─── Texte cité

Séance Publique du jeudi 16 mars 2023
Discussion générale sur la Proposition de loi Fraudes en matière artistique dont
Bernard FIALAIRE est l’auteur et le rapporteur de la commission de la culture

La parole est à Sylvie Robert, Sénatrice d’Ille-et-Vilaine pour 6 mn

INTERVENTION PPL PORTANT REFORME DE LA LOI DU 9 FEVRIER 1895
SUR LES FRAUDES EN MATIERE ARTISTIQUE (cliquer ici pour la consulter)
– 6 MINUTES –

Monsieur le Président,
Madame Ministre
Mes chers Collègues,

Je commencerai par une question : connaissez-vous Mark Landis ? Sa vie, qualifiée de « hors du commun » outre-Atlantique, a été quasiment consacrée à une seule activité : réaliser des fausses œuvres d’art, en prenant appui sur les catalogues des musées américains. Mais là où l’histoire devient mordante, c’est qu’il n’agit pas ainsi dans le but de s’enrichir : il donne, gratuitement, ses faux aux musées qui, pendant plus de vingt ans, ne remarquent rien.

Finalement démasqué par un conservateur plus perspicace, il fera l’objet d’un documentaire, Le faussaire, diffusé en 2015 au cinéma. Et, quand il est interrogé sur la tromperie à grande échelle qu’il a orchestrée, il a cette sentence déconcertante : « je n’ai commis aucun crime ! » -comprendre qu’il n’a pas bénéficié d’un enrichissement personnel.

Cette histoire romanesque témoigne de l’acuité de la présente proposition de loi (PPL) et de la nécessité de mieux appréhender, culturellement et juridiquement, le faux en art. Car ce qui apparaît principal dans la défense de Mark Landis, en l’occurrence l’absence d’enrichissement personnel, n’est en réalité que secondaire ; ce qui est central, c’est la vaste duperie qui a abouti à ce que des institutions culturelles présentent au public de fausses œuvres d’art.

En France, la loi Bardoux du 9 février 1895, accompagnée du décret « Marcus » du 3 mars 1981, apparaissent dépassés, obsolètes pour traiter efficacement du faux. Il est évident qu’à la Belle Epoque, et même il y a quarante ans, le faux en art ne revêtait pas les mêmes formes qu’aujourd’hui, plus sophistiquées et plus étendues.

De manière analogue, le marché de l’art ne représentait pas autant un terrain de jeu pour la criminalité organisée et les divers trafics internationaux, comme en attestent les données d’Interpol et la multiplication par plus de deux du nombre de contrefaçons artistiques entre 2017 et 2020. C’est pourquoi, il se révèle indispensable d’actualiser la loi pour mieux lutter contre les fraudes artistiques.

──────

**Exercice court A:** Résumez plus brièvement le paragraphe du discours qui commence par « Je commencerai par une question », en conservant ses faits principaux.
**Exercice court B:** Recopiez le passage du discours qui commence par « En France, la » et se termine par « et plus étendues. », en rebaptisant « loi Bardoux » en « loi de 1895 ».
**Exercice court C:** Relevez toutes les dates complètes (jour, mois et année) citées dans le discours, chacune une seule fois.
Le listing n'a aucun rôle dans ce travail.

─── Données fournies

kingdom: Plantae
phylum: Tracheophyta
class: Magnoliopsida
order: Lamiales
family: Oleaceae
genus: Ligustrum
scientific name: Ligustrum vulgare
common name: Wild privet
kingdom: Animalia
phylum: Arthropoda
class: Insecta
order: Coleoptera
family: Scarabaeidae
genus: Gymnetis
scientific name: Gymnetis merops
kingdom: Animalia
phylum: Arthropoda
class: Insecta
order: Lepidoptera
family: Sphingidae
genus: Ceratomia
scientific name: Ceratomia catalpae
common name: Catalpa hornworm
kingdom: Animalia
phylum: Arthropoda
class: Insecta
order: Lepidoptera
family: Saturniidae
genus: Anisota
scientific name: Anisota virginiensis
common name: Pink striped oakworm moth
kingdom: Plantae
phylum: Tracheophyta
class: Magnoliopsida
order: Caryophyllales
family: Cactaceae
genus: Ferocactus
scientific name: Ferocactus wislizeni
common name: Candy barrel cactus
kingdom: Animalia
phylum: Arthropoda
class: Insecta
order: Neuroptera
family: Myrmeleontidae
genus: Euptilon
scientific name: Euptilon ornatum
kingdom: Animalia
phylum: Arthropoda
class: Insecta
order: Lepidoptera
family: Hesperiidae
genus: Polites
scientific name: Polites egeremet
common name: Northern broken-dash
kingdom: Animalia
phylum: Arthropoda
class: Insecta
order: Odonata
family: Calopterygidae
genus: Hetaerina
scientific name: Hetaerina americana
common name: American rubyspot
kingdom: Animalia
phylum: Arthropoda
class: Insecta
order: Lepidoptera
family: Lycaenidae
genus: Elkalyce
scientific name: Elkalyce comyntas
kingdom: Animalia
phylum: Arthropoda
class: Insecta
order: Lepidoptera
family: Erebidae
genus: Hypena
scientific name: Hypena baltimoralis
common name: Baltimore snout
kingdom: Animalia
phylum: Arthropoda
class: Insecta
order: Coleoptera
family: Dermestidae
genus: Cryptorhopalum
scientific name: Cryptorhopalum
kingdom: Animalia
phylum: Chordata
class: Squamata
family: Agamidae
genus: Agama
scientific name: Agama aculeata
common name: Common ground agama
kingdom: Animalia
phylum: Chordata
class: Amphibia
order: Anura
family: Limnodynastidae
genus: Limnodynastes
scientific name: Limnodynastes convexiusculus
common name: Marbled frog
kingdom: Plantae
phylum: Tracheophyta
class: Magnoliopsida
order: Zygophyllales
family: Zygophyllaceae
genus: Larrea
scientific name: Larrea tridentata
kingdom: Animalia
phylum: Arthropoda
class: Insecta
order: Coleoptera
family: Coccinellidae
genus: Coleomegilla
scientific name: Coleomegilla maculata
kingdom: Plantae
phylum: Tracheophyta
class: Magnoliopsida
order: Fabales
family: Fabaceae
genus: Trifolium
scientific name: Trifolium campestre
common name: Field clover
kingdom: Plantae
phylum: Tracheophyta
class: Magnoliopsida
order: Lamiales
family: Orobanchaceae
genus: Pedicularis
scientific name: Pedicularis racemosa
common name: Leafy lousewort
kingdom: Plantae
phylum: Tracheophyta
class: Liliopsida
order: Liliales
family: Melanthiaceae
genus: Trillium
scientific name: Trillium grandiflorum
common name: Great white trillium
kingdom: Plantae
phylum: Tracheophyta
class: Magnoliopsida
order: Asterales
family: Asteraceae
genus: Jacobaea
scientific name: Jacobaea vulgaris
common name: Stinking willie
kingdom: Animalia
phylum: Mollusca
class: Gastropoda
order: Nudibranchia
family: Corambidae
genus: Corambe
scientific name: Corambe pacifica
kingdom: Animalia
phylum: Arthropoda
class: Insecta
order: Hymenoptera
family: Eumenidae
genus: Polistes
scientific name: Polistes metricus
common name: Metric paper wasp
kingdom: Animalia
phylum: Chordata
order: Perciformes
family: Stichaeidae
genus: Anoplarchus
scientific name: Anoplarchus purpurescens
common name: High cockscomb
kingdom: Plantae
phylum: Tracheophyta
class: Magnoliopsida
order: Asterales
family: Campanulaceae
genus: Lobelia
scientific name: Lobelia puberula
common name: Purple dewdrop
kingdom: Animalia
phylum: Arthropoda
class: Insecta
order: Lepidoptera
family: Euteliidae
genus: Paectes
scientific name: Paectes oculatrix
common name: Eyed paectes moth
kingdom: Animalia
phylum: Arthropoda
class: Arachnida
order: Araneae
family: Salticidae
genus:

──────

**Résultat A:** Mark Landis a consacré presque toute sa vie à réaliser de fausses œuvres d'art en s'appuyant sur les catalogues des musées américains. Il ne cherchait pas à s'enrichir : il donnait gratuitement ses faux aux musées, qui n'ont rien remarqué pendant plus de vingt ans.

**Résultat B:**
En France, la loi de 1895 du 9 février 1895, accompagnée du décret « Marcus » du 3 mars 1981, apparaissent dépassés, obsolètes pour traiter efficacement du faux. Il est évident qu’à la Belle Epoque, et même il y a quarante ans, le faux en art ne revêtait pas les mêmes formes qu’aujourd’hui, plus sophistiquées et plus étendues.

**Résultat C:**
- 16 mars 2023
- 9 février 1895
- 3 mars 1981